● **DATA BELOW**:
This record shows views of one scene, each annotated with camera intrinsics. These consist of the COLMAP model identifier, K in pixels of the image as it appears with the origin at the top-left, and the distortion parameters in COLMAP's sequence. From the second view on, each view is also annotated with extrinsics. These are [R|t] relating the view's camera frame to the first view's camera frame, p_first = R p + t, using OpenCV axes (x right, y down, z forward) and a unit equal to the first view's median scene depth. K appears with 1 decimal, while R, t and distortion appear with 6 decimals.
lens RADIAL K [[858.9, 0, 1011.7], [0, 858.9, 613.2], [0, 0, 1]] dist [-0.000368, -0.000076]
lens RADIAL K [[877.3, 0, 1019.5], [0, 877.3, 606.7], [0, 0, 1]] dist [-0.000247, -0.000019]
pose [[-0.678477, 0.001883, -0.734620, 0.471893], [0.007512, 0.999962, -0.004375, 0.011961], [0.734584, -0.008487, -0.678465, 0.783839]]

● **PROBLEM REQUIREMENTS**: Exact reproduction of the whole material is the required answer.

● **ANSWER SECTION**:
This record shows views of one scene, each annotated with camera intrinsics. These consist of the COLMAP model identifier, K in pixels of the image as it appears with the origin at the top-left, and the distortion parameters in COLMAP's sequence. From the second view on, each view is also annotated with extrinsics. These are [R|t] relating the view's camera frame to the first view's camera frame, p_first = R p + t, using OpenCV axes (x right, y down, z forward) and a unit equal to the first view's median scene depth. K appears with 1 decimal, while R, t and distortion appear with 6 decimals.
lens RADIAL K [[858.9, 0, 1011.7], [0, 858.9, 613.2], [0, 0, 1]] dist [-0.000368, -0.000076]
lens RADIAL K [[877.3, 0, 1019.5], [0, 877.3, 606.7], [0, 0, 1]] dist [-0.000247, -0.000019]
pose [[-0.678477, 0.001883, -0.734620, 0.471893], [0.007512, 0.999962, -0.004375, 0.011961], [0.734584, -0.008487, -0.678465, 0.783839]]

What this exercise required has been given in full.